Update the Gramian Matrix.

Numba

This function uses numba just-in-time-compilation.

Parameters:

  • gram (ndarray) –

    Gramian Matrix

  • X (ndarray) –

    New observations for \(X\)

  • forget (float, default: 0 ) –

    Forget factor. Defaults to 0.

  • w (float, default: 1 ) –

    Weights for the new observations.
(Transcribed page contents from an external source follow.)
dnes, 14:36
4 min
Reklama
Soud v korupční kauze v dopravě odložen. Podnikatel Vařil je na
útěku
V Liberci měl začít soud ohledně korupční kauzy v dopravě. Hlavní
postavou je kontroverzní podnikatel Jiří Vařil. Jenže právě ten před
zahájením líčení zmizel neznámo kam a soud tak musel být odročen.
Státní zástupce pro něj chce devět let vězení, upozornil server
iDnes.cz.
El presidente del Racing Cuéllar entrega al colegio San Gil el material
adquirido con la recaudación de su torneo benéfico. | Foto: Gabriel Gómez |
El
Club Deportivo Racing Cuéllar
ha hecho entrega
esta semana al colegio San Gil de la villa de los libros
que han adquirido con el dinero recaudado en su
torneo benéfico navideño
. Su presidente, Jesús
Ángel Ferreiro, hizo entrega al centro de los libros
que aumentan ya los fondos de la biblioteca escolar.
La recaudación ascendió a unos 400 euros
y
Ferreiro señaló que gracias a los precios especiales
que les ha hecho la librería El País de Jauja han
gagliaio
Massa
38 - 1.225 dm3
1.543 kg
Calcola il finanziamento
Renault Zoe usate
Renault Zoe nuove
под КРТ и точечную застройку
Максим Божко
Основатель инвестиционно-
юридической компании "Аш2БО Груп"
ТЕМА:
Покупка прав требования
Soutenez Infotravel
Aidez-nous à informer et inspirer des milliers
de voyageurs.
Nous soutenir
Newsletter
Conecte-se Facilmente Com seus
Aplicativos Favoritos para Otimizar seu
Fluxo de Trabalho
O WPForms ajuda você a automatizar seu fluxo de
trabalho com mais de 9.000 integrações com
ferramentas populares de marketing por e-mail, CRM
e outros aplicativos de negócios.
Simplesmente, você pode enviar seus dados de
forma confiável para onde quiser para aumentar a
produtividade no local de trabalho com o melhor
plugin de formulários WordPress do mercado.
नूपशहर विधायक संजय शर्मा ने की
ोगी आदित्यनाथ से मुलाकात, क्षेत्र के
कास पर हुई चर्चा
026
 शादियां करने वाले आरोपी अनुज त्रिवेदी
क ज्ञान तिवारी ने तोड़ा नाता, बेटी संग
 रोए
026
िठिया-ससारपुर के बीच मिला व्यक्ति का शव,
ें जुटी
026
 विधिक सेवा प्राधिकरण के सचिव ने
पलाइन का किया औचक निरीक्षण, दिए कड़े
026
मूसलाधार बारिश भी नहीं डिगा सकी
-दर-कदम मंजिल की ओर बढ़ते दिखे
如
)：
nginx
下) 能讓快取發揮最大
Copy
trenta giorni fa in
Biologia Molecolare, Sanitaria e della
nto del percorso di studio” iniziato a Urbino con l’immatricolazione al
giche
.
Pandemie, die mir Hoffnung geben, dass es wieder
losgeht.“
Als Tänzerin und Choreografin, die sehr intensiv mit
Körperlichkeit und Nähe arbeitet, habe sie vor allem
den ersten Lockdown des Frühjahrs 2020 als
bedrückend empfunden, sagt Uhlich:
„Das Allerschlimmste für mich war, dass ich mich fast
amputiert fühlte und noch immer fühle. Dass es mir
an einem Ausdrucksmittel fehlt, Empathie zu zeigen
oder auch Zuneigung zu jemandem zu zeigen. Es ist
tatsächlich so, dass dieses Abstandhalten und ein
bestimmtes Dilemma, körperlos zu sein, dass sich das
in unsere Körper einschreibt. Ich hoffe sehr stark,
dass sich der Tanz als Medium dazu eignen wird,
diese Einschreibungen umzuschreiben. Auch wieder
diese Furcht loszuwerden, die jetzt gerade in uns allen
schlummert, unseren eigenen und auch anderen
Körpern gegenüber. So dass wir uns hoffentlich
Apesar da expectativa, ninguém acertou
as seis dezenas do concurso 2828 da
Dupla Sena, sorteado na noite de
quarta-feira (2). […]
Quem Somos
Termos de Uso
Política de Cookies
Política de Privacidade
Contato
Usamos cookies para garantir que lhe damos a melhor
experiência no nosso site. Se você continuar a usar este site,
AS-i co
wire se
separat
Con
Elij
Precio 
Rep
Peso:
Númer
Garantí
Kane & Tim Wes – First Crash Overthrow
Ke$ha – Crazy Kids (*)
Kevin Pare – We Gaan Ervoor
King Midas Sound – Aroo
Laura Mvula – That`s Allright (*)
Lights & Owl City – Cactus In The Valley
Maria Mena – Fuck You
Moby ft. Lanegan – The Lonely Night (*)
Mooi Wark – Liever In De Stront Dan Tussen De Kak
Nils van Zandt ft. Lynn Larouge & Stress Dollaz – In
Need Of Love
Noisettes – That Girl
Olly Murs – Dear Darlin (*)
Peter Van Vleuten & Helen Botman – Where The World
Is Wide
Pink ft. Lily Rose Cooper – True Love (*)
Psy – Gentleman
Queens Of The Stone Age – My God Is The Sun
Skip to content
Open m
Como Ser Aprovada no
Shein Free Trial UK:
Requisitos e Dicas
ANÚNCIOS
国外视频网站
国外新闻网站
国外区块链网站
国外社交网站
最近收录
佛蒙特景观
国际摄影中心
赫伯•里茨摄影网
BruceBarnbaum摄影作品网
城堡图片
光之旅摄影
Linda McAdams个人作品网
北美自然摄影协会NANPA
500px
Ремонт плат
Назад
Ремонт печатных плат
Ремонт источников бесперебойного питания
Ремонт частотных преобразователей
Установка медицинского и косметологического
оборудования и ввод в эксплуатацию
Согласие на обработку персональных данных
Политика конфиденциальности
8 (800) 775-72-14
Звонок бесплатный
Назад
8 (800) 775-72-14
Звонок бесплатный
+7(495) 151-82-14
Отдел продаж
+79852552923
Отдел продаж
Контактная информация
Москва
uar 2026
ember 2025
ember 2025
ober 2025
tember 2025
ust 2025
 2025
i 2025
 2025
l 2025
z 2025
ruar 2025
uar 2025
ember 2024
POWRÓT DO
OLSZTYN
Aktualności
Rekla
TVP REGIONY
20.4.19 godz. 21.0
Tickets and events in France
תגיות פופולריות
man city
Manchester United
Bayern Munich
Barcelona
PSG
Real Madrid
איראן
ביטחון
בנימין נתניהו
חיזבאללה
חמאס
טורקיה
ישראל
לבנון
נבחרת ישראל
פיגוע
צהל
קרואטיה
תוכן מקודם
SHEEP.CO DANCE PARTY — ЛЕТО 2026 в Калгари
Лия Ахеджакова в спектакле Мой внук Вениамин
Defaults to 1.

Returns:

  • ndarray

    np.ndarray: Updated Gramian Matrix.

ondil.gram.update_y_gram

update_y_gram(
    gram: ndarray,
    X: ndarray,
    y: ndarray,
    forget: float = 0,
    w: float = 1,
) -> np.ndarray

Update the Y-Gramian Matrix.

Numba

This function uses numba just-in-time-compilation.

Parameters:

  • gram (ndarray) –

    Gramian Matrix

  • X (ndarray) –

    New Observations for \(X\)

  • y (ndarray) –

    New Observations for \(Y\)

  • forget (float, default: 0 ) –

    Forget Factor. Defaults to 0.

  • w (float, default: 1 ) –

    Weights for the new observations. Defaults to 1.

Returns:

  • ndarray

    np.ndarray: Updated Gramian Matrix.

ondil.gram.update_inverted_gram

update_inverted_gram(
    gram: ndarray,
    X: ndarray,
    forget: float = 0,
    w: float = 1,
) -> np.ndarray

Update the inverted Gramian Matrix.

Numba

This function uses numba just-in-time-compilation.

Parameters:

  • gram (ndarray) –

    Inverted Gramian Matrix.

  • X (ndarray) –

    New observations for \(X\).

  • forget (float, default: 0 ) –

    Forget Factor. Defaults to 0.

  • w (float, default: 1 ) –

    Weights for new observations. Defaults to 1.

Returns:

  • ndarray

    np.ndarray: Updated inverted Gramian matrix.